Let’s see what happens if we call next() on dwarf_iterator more times than there are elements in the list:

next(dwarf_iterator)
next(dwarf_iterator)
next(dwarf_iterator)
next(dwarf_iterator)
next(dwarf_iterator)
next(dwarf_iterator)
---------------------------------------------------------------------------

StopIteration                             Traceback (most recent call last)

<ipython-input-11-0b231db5947f> in <module>
      4 next(dwarf_iterator)
      5 next(dwarf_iterator)
----> 6 next(dwarf_iterator)


StopIteration: 

This results in a StopIteration exception.

What we have done here is demonstrate what is happening under the hood whenever a for loop is used to iterate over the elements in a list. The StopIteration exception may be unfamiliar for a lot of readers but that’s because when we’re using a for loop to iterate over a list, this exception is caught and calls a break.

We have laid the foundations for talking about generators here. We have learned that calling a for loop on a list results in an iterator object being created transparently to the user. This object allows us to get successive items from the iterable, while remembering what item we were on between calls. When more items are called than there are items in the list, a StopIteration exception results, but is caught and instead a break statement is run.

Iterables are called iterable because they can be turned into iterators using things like for loops.

Let’s move on to generators, then. Consider the following function:

def snow_white():
    yield 'Doc'
    yield 'Grumpy'
    yield 'Happy'
    yield 'Sleepy'
    yield 'Bashful'
    yield 'Sneezy'
    yield 'Dopey'

This may look like a strange sort of function. It has no return statements. Instead it has a succession of yield statements.

Let’s create an instance of this and store it in a variable so that we can take a closer look at it.

apple = snow_white()

Now let’s check the type of this object.

type(apple)
generator

So, this is a generator object. Generators are iterators, and this implies that we should be able to run the next() function on them.

next(apple)
'Doc'
next(apple)
'Grumpy'

Let’s compare how this generator function is working to what we would expect from a normal function.

With a normal function we would have a return statement that marks the exit point from that function. Once we exit the function at that point, all variables and anything else about the function are lost. Another way of thinking about this is to say the function is reset, so that the next time we call it, it will start at the beginning and only run until it encounters a first return statement.

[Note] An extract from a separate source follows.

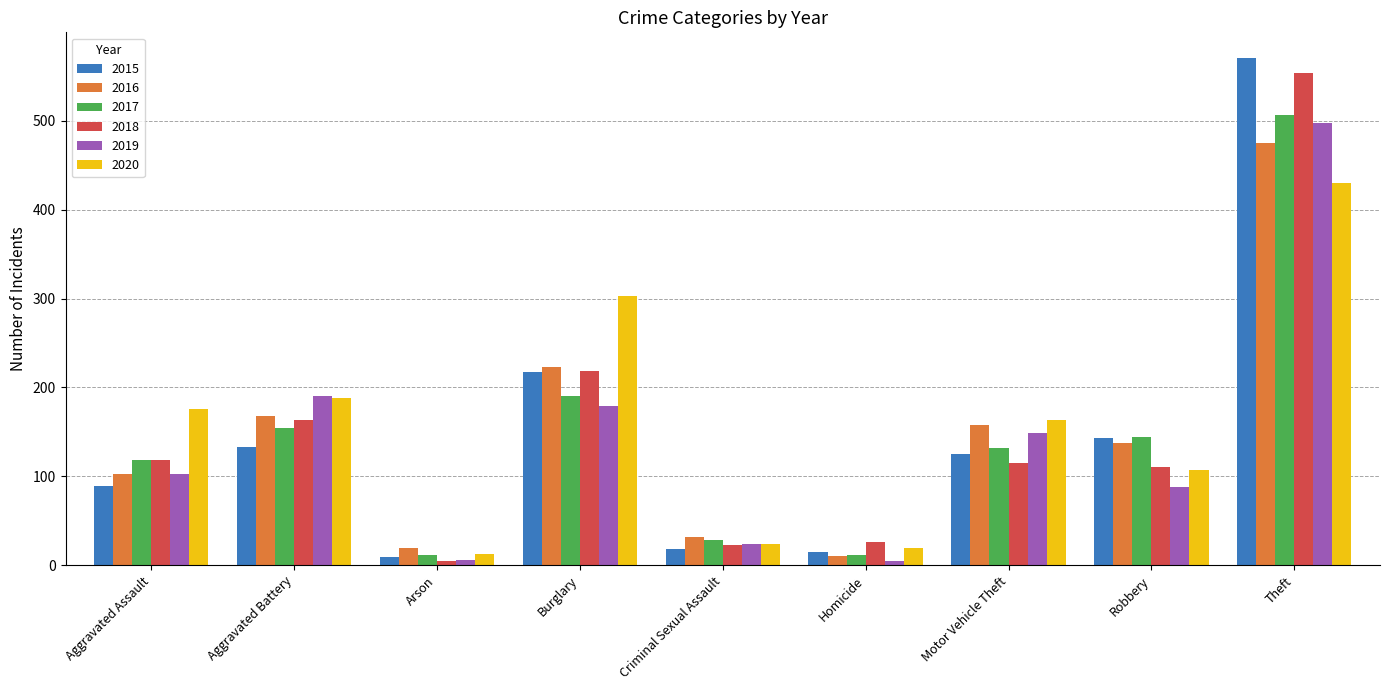

Rank the categories by 2020 value from lowest to highest.

Arson, Homicide, Criminal Sexual Assault, Robbery, Motor Vehicle Theft, Aggravated Assault, Aggravated Battery, Burglary, Theft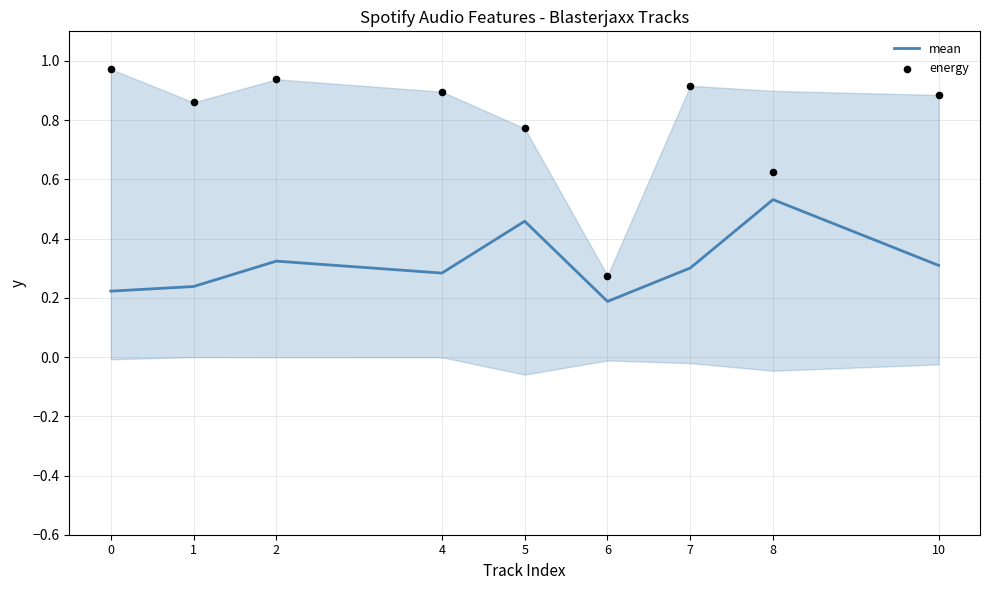

Which series has the largest total across all categories?

energy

In this case we defined a function with the usual def keyword, but this time instead of using return we used yield.

This had two consequences. Firstly it turned this into a generator function, as we saw with the type() command. Secondly, each time we called next() on this function, it not only returned a value, but it returned the next value. This implies the function was remembering where it left off, otherwise known as keeping state.

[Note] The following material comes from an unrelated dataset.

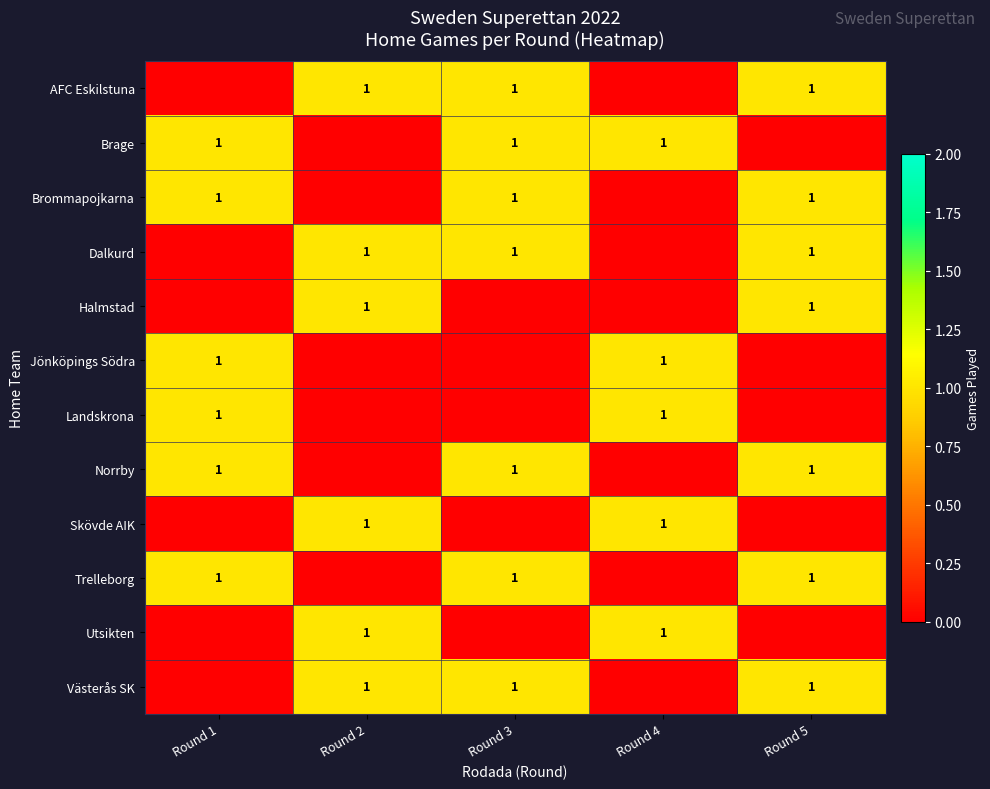

The Västerås SK series shows 1 at Round 3. True or false?

True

Next, let’s see what happens if we keep calling next() on apple until we run out of items in our function.

next(apple)
next(apple)
next(apple)
next(apple)
next(apple)
next(apple)
---------------------------------------------------------------------------

StopIteration                             Traceback (most recent call last)

<ipython-input-23-36f44c84de87> in <module>
----> 1 next(apple)
      2 next(apple)
      3 next(apple)
      4 next(apple)
      5 next(apple)


StopIteration: 

This results in a StopIteration exception, just like when we exhausted the iterator we created above using the dwarves list.

What we have just demonstrated, then, is that a generator function allows to create our own iterators that have state, and raise a StopIteration exception when we exhaust them.

In future posts we’ll dive deeper into generators. Among other things we’ll look at how their use affects performance, and when and where to use them.